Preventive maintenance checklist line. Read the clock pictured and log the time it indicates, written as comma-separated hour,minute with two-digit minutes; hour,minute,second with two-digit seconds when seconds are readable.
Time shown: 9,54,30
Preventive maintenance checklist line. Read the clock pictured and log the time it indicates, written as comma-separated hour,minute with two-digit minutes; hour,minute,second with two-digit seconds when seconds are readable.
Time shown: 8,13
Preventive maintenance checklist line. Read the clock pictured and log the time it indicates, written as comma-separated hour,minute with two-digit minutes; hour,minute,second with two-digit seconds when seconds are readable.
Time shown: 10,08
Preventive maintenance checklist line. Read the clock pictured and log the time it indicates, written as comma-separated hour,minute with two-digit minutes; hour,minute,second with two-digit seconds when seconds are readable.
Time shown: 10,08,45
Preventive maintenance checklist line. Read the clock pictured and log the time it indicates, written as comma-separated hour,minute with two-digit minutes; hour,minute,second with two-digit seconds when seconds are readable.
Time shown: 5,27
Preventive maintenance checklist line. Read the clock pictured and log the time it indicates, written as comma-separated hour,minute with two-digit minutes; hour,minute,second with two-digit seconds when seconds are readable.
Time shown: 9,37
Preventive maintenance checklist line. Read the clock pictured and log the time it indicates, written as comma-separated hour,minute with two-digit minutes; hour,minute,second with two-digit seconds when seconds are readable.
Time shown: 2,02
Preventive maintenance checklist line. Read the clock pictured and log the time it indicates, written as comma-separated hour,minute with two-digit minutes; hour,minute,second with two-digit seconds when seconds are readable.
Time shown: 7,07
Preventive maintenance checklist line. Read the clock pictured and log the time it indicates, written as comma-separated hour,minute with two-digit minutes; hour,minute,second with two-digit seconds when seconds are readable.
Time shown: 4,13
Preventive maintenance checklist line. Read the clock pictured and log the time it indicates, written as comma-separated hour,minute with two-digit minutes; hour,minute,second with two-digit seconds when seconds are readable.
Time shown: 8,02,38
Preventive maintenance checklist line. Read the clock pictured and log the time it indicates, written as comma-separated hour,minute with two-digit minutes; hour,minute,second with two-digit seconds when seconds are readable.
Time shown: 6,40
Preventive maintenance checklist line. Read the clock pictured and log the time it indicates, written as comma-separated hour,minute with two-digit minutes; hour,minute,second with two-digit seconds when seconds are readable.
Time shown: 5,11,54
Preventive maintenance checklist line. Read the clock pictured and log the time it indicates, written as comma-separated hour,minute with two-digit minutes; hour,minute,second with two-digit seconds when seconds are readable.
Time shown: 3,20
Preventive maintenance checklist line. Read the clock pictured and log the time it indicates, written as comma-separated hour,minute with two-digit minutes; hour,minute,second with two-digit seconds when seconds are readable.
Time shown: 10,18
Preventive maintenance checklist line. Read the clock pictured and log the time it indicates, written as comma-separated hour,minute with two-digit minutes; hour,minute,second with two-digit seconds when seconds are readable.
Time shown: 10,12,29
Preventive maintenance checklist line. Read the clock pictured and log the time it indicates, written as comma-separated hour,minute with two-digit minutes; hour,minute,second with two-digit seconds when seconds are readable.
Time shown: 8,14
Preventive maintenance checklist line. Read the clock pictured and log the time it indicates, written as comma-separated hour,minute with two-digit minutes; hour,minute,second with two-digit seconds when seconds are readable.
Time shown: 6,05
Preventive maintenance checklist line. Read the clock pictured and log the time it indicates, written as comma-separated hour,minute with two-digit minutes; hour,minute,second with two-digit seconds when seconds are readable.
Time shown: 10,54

* Given task
Can you set down the listing above word for word, starting with its very first line and going on through the line that contains "Time shown: 10,08,45", with nothing else?

* Exercise output
Preventive maintenance checklist line. Read the clock pictured and log the time it indicates, written as comma-separated hour,minute with two-digit minutes; hour,minute,second with two-digit seconds when seconds are readable.
Time shown: 9,54,30
Preventive maintenance checklist line. Read the clock pictured and log the time it indicates, written as comma-separated hour,minute with two-digit minutes; hour,minute,second with two-digit seconds when seconds are readable.
Time shown: 8,13
Preventive maintenance checklist line. Read the clock pictured and log the time it indicates, written as comma-separated hour,minute with two-digit minutes; hour,minute,second with two-digit seconds when seconds are readable.
Time shown: 10,08
Preventive maintenance checklist line. Read the clock pictured and log the time it indicates, written as comma-separated hour,minute with two-digit minutes; hour,minute,second with two-digit seconds when seconds are readable.
Time shown: 10,08,45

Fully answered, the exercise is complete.